Konvensi-konvensi Jenewa dewasa ini
Meskipun peperangan
telah mengalami perubahan dramatis sejak diadopsinya Konvensi-konvensi Jenewa
1949, konvensi-konvensi tersebut masih dianggap sebagai batu penjuru Hukum
Humaniter Internasional kontemporer. Konvensi-konvensi tersebut
melindungi kombatan yang berada dalam keadaan hors de combat (tidak dapat ikut bertempur
lagi) serta melindungi orang sipil yang terjebak dalam kawasan perang.

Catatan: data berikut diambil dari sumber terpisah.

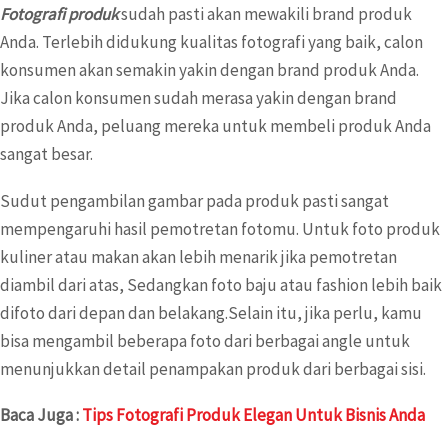
Fotografi produk
sudah pasti akan mewakili brand produk
Anda. Terlebih didukung kualitas fotografi yang baik, calon
konsumen akan semakin yakin dengan brand produk Anda.
Jika calon konsumen sudah merasa yakin dengan brand
produk Anda, peluang mereka untuk membeli produk Anda
sangat besar.
Sudut pengambilan gambar pada produk pasti sangat
mempengaruhi hasil pemotretan fotomu. Untuk foto produk
kuliner atau makan akan lebih menarik jika pemotretan
diambil dari atas, Sedangkan foto baju atau fashion lebih baik
difoto dari depan dan belakang.Selain itu, jika perlu, kamu
bisa mengambil beberapa foto dari berbagai angle untuk
menunjukkan detail penampakan produk dari berbagai sisi.
Baca Juga :
Tips Fotografi Produk Elegan Untuk Bisnis Anda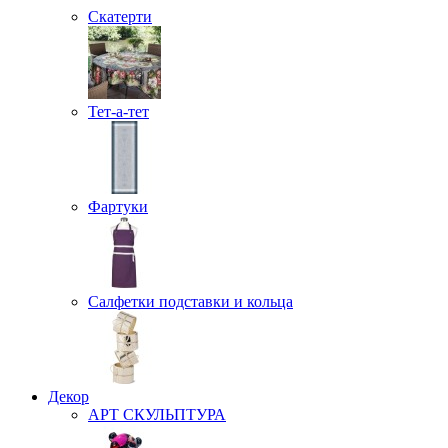
Скатерти
Тет-а-тет
Фартуки
Салфетки подставки и кольца
Декор
АРТ СКУЛЬПТУРА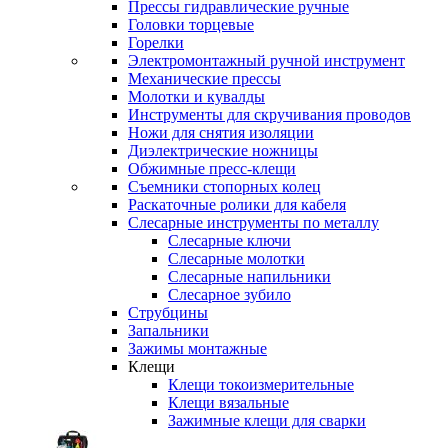
Прессы гидравлические ручные
Головки торцевые
Горелки
Электромонтажный ручной инструмент
Механические прессы
Молотки и кувалды
Инструменты для скручивания проводов
Ножи для снятия изоляции
Диэлектрические ножницы
Обжимные пресс-клещи
Съемники стопорных колец
Раскаточные ролики для кабеля
Слесарные инструменты по металлу
Слесарные ключи
Слесарные молотки
Слесарные напильники
Слесарное зубило
Струбцины
Запальники
Зажимы монтажные
Клещи
Клещи токоизмерительные
Клещи вязальные
Зажимные клещи для сварки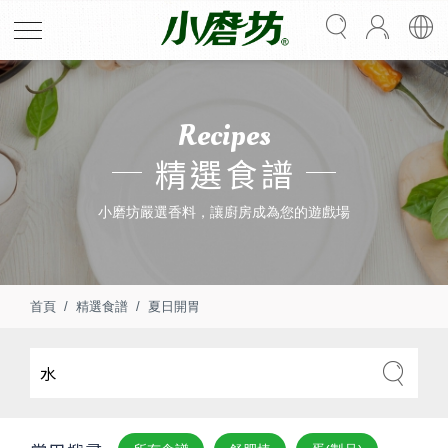
Recipes
精選食譜
小磨坊嚴選香料，讓廚房成為您的遊戲場
首頁
精選食譜
夏日開胃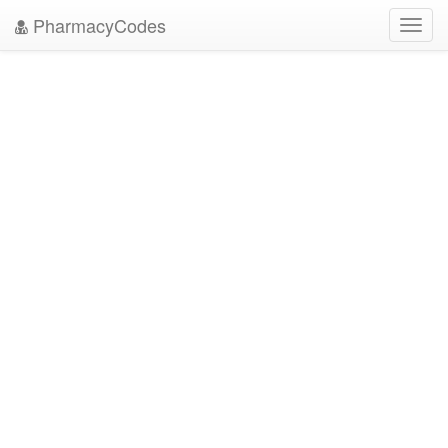
PharmacyCodes
Toggl
navig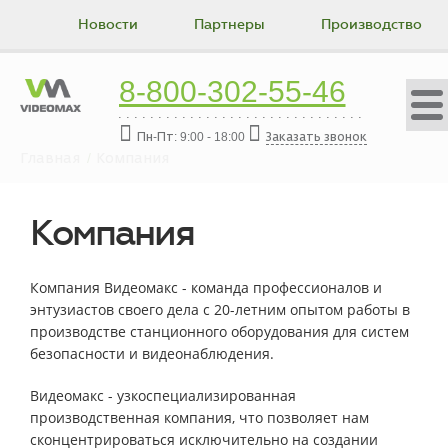
Новости
Партнеры
Производство
Коллектив
Вакансии
Истории успеха
8-800-302-55-46
Контакты
Пн-Пт: 9:00 - 18:00
Заказать звонок
Главная
Компания
Компания
Компания Видеомакс - команда профессионалов и
энтузиастов своего дела с 20-летним опытом работы в
производстве станционного оборудования для систем
безопасности и видеонаблюдения.
Видеомакс - узкоспециализированная
производственная компания, что позволяет нам
сконцентрироваться исключительно на создании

Perjanjian-perjanjian tersebut menjalankan fungsinya dalam semua konflik
bersenjata internasional yang belum lama ini terjadi, termasuk Perang
Afghanistan (2001- sekarang), Invasi Irak 2003, invasi Chechnya
(1994-sekarang), dan Perang di Georgia (2008).
Peperangan moderen
terus mengalami perubahan, dan dewasa ini proporsi konflik bersenjata yang
bersifat non-internasional semakin meningkat [misalnya: Perang Saudara di Sri
Lanka, Perang Saudara di Sudan, dan Konflik Bersenjata di Kolombia. Pasal 3
Ketentuan yang Sama menangani situasi-situasi tersebut, dengan dilengkapi oleh
Protokol II (1977). Pasal dan protokol tersebut menguraikan standar hukum
minimum yang harus diikuti untuk konflik internal. Mahkamah internasional,
terutama Mahkamah Pidana Internasional untuk eks-Yugoslavia, telah membantu
mengklarifikasi hukum internasional di bidang tersebut. Dalam putusannya
mengenai kasus Jaksa Penuntut v.
Dusko Tadic tahun
1999, Mahkamah Pidana Internasional untuk bekas Yugoslavia menetapkan bahwa
pelanggaran berat berlaku tidak hanya pada konflik internasional, tetapi juga
pada konflik bersenjata internal. Lebih lanjut, Pasal 3 Ketentuan yang Sama dan
Protokol II dianggap sebagai hukum internasional kebiasaan (customary
international law), yang memungkinkan dilakukannya penuntutan atas
kejahatan perang yang dilakukan oleh kelompok-kelompok yang belum secara formal
menerima ketentuan-ketentuan Konvensi Jenewa.